• 02 fev 17

De onde vem o medo?

O medo tem seu lado positivo e negativo. Entenda e pare de sofrer com ele!

Por: Olga Tessari
  • De onde vem o medo?

     

     Consultoria com © Dra Olga Inês Tessari

     

    De onde vem o medo? Quem nunca teve medo, que atire a primeira pedra.
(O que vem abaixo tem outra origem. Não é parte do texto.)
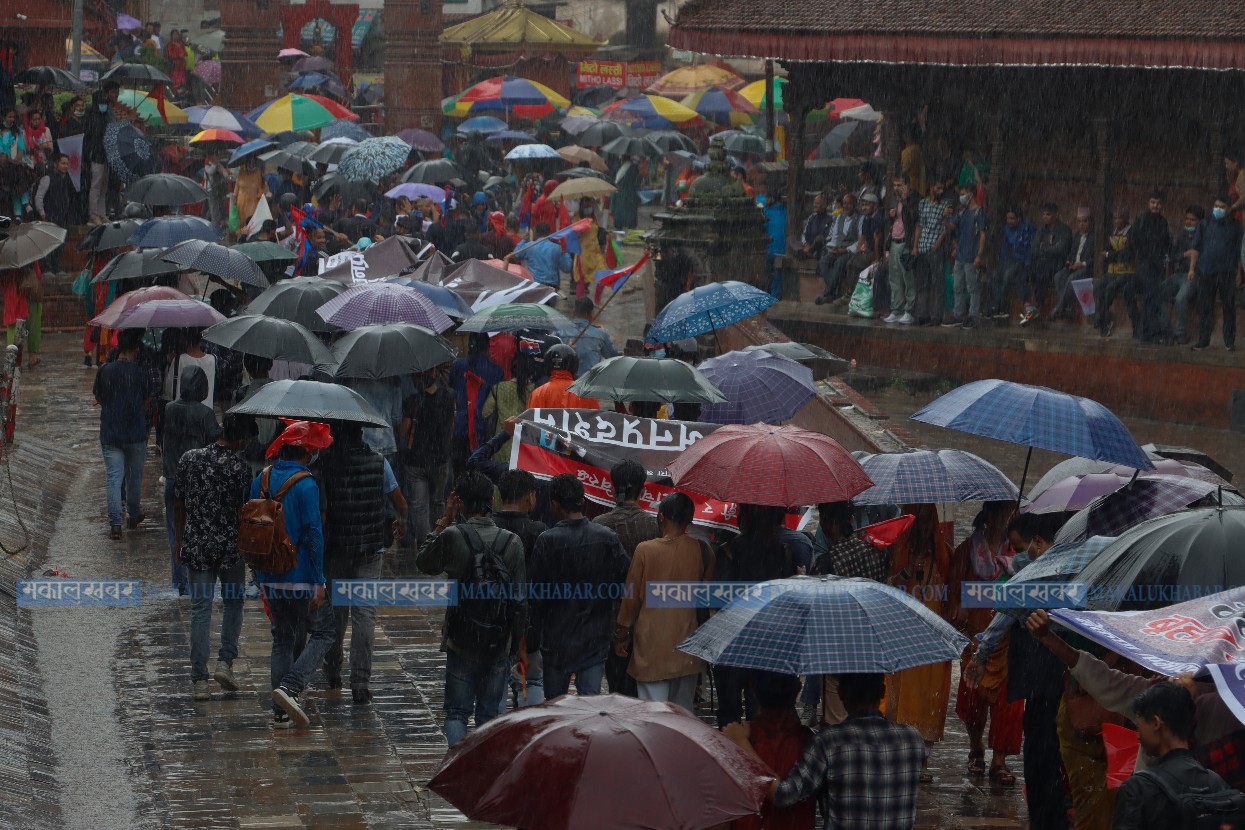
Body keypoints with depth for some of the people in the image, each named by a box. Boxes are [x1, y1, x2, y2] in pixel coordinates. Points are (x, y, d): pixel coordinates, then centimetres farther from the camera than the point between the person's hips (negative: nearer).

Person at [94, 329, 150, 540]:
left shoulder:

    O ser humano é rico em sensações, ruins, boas. Tudo se é permitido, quando se pode sentir. Mas de onde vem aquele frio na barriga, que muitas vezes enfrentado, trás conseqüências boas, e que para alguns o excesso se transforma em pânico, acabando por caracterizar uma situação ruim?

    Somos racionais, mas não podemos esquecer que como todos os animais temos instintos, e o medo é a resposta ao instinto de perigo, instinto esse que só passa até que se prove o contrário.

    Em entrevista à jornalista Simone de Oliveira, a psicoterapeuta Olga Inês Tessari conta que ele é um fator de proteção contra os perigos e adversidades que as pessoas adquirem ao longo da vida.

    Ter medo, segundo ela, é mais normal do que se pensa, mas a partir do momento que ele começa a tomar conta da vida da pessoa a ponto que ela sinta medo, até de sair de casa, é sinal que algo está errado e aí é preciso procurar um profissional. Segundo Olga, o medo tem seu lado positivo e negativo. O positivo é quando ele serve de defesa para qualquer pessoa, mas se torna negativo quando escraviza quem o sente.

    O medo pode ocasionar: descarga de adrenalina, aceleração cardíaca e tremor. Pode provocar atenção exagerada a tudo que ocorre ao redor, depressão, pânico, etc…

    A partir de quando passamos a ter medo?

    Segundo Olga Tessari, só há dois medos que nascem com gente, o medo do barulho e o medo de cair. Os outros são adquiridos. A partir de que momento? A partir do momento que é apresentada está palavra para nós. Quem não se lembra de algum fato quando criança, onde a mãe, ou o pai falaram, “não faça isso senão o bicho papão vai te pegar”. A criança não tem medo. Ela só passa a tê-lo quando um adulto coloca em sua cabeça a palavra medo, associada a algo ruim.

    O medo passa a caracterizar limites, indiretamente ligado a proteção.